With that the islanders began to queue and one by one exclaimed in delight as their stomachs were once again full and as the week went on each day more nourishment was received. On the final day of that week it all went awry. At the end of the queue stood the widow of the north and as she bent down to milk the cow she placed under it a sieve then started to milk and as a sieve could never be full so the cow was unable to fulfil its promise. It turned to Aine who, while about to leave, had noticed the lack of progress made in filling the pail and had decided to remain.
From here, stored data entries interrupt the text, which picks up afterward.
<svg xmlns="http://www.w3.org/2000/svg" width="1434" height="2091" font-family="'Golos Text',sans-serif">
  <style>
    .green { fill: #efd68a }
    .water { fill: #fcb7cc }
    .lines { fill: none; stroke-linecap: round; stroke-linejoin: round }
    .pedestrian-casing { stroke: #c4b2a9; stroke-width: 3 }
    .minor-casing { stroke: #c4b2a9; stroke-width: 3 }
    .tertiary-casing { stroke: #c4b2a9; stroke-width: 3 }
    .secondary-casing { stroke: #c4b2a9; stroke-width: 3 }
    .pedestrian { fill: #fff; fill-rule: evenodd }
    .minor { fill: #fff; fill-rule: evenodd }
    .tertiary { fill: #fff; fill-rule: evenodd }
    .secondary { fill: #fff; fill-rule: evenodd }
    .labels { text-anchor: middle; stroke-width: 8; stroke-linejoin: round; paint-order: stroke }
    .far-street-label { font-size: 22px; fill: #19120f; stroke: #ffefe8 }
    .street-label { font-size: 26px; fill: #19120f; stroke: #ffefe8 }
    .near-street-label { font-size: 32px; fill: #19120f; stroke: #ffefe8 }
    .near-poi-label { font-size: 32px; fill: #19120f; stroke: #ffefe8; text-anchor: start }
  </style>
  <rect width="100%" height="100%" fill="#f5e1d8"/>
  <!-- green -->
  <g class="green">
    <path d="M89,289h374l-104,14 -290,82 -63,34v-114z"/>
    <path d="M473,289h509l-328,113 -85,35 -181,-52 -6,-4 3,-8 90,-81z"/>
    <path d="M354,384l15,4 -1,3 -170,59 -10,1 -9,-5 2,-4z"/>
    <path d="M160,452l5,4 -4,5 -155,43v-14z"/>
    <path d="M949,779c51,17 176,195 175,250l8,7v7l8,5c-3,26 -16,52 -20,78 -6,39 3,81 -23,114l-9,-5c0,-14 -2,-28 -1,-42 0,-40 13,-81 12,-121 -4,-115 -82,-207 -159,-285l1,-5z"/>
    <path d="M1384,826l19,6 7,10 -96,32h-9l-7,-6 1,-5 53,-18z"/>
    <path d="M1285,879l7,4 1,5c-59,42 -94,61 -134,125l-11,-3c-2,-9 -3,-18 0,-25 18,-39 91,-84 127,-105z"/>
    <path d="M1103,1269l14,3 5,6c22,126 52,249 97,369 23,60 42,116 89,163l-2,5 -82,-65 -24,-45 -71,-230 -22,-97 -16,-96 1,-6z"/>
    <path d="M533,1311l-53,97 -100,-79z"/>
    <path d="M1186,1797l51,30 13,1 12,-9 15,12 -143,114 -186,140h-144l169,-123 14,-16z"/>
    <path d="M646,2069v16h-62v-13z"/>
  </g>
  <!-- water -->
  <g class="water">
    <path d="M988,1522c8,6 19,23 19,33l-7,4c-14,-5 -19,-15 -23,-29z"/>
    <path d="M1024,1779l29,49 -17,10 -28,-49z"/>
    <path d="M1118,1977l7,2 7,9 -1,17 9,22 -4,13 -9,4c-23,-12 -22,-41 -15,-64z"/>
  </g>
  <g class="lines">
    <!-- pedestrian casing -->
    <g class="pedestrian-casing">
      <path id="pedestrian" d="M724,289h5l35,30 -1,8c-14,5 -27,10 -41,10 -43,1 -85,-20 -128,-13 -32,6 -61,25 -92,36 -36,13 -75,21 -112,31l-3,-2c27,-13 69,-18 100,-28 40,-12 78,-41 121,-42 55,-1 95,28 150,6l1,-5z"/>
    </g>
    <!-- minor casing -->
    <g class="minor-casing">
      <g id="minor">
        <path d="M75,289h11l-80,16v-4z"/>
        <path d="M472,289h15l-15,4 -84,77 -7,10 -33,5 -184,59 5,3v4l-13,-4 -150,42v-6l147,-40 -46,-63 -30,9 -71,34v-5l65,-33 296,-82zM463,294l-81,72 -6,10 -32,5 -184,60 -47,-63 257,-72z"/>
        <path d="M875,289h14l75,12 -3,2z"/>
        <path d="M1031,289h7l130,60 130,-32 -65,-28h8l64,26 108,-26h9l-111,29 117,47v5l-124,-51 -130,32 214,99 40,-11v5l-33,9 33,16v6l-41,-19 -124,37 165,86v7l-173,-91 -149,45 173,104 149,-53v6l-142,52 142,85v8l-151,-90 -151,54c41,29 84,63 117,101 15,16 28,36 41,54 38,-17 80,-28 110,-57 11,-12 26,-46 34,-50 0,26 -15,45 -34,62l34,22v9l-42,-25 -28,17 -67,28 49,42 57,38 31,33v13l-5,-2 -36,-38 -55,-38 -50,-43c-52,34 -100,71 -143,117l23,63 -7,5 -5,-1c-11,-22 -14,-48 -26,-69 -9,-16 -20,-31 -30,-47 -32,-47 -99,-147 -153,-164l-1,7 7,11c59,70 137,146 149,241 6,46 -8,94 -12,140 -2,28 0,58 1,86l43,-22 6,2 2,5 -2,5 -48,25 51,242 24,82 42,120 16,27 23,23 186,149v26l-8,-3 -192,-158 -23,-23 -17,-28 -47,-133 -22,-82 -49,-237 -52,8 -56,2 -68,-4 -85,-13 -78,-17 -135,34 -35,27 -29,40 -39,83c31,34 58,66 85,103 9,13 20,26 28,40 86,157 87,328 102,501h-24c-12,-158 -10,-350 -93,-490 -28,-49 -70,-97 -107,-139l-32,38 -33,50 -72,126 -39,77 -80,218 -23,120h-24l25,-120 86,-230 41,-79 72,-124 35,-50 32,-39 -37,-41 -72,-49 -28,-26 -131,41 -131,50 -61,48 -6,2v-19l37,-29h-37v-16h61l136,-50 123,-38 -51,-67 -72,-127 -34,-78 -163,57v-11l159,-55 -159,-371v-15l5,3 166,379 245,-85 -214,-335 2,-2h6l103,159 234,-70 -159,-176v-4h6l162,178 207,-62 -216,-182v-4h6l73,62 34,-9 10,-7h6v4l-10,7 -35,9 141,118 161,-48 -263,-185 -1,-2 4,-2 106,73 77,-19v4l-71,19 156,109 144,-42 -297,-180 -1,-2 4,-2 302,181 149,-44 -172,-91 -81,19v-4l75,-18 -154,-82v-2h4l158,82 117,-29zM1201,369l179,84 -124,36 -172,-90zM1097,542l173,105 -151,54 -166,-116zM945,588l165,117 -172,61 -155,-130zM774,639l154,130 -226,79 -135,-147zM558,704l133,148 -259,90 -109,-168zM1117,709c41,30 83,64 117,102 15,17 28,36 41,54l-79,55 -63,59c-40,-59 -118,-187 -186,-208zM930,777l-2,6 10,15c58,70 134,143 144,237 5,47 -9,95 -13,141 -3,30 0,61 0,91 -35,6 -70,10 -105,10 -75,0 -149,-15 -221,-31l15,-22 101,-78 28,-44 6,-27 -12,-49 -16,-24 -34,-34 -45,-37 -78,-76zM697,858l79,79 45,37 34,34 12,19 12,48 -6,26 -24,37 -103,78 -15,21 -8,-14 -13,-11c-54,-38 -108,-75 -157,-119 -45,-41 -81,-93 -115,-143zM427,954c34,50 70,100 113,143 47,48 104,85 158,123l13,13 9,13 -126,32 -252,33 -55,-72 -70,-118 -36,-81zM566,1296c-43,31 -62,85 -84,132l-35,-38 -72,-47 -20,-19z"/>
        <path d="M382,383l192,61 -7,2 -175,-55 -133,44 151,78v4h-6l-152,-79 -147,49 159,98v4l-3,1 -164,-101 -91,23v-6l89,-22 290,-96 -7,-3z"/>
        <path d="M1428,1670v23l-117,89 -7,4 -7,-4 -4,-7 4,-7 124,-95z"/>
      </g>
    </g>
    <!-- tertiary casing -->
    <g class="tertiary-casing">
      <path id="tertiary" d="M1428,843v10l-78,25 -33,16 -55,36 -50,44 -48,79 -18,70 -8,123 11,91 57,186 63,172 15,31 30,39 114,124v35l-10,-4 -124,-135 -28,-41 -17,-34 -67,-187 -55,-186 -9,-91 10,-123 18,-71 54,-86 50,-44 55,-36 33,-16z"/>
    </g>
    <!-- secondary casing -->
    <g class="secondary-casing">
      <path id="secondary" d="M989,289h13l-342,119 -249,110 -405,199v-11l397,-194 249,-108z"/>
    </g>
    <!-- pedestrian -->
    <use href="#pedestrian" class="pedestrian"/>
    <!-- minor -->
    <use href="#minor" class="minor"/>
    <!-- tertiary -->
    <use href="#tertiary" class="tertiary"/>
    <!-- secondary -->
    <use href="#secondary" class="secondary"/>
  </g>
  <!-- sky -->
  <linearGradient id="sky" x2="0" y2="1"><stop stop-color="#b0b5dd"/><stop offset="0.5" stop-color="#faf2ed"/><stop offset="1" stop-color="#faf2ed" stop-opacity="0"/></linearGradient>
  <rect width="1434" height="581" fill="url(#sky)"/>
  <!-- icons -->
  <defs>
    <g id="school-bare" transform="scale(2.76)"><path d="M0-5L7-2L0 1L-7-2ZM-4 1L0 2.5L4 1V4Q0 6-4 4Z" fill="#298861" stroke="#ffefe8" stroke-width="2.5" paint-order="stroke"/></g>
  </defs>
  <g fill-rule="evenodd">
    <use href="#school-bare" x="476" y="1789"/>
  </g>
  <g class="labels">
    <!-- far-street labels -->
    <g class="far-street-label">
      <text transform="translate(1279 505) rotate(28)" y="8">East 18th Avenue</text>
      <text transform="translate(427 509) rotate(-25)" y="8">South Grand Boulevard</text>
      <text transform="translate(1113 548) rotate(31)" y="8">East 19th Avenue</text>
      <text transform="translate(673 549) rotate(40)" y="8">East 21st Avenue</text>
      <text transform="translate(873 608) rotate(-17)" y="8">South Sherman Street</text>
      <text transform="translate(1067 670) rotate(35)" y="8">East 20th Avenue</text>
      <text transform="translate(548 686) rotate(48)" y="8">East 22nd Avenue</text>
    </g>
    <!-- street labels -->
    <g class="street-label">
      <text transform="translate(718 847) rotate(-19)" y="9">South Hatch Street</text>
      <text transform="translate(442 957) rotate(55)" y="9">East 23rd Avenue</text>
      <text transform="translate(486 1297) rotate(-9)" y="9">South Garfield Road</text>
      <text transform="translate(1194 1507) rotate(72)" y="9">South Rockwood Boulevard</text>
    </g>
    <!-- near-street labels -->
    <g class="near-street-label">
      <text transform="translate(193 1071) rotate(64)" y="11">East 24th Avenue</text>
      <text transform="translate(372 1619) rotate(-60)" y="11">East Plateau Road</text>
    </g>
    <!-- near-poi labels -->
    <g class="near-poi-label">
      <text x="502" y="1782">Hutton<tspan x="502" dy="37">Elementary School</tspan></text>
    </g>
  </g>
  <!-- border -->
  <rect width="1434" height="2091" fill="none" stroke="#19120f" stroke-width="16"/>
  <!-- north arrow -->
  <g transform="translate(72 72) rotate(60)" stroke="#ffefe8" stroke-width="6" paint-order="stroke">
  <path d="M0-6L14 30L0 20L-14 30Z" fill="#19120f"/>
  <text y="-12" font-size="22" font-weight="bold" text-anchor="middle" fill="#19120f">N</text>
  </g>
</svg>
“This woman is a trickster of the foulest form, a witch who has depleted me, for when the pail cannot be filled I cannot provide another. I believe though that with what I have given you and with the winter season being over in but two weeks, you are assured. You should not starve”
With that the cow ran off towards the ocean and it was reported by the fisherman that she leapt into the sea vanishing before their very eyes.
As Aine went to sleep that evening she saw the white cow transform into a beautiful woman who spoke to her:
“Thank you for your help my child, I am sorry I had to go”
“Who are you?” Aine probed lightly.
“Some call me Bu-Vinda but I go by many names- some also know me as partner to Dagda, mother of Aengus but I have been many things to many people. To your island I was the white cow and for all the islanders will know that is all I have ever been.”
The nights soon grew longer, the islanders survived and sure enough in time crops were sewn, animals left their burrows, lambs were born, fish were found, kitchen tables were filled and the island once again thrived. The White Cow became no more than a whisper of a legend, but the island remembers her bounty, deep in the bones of the soil.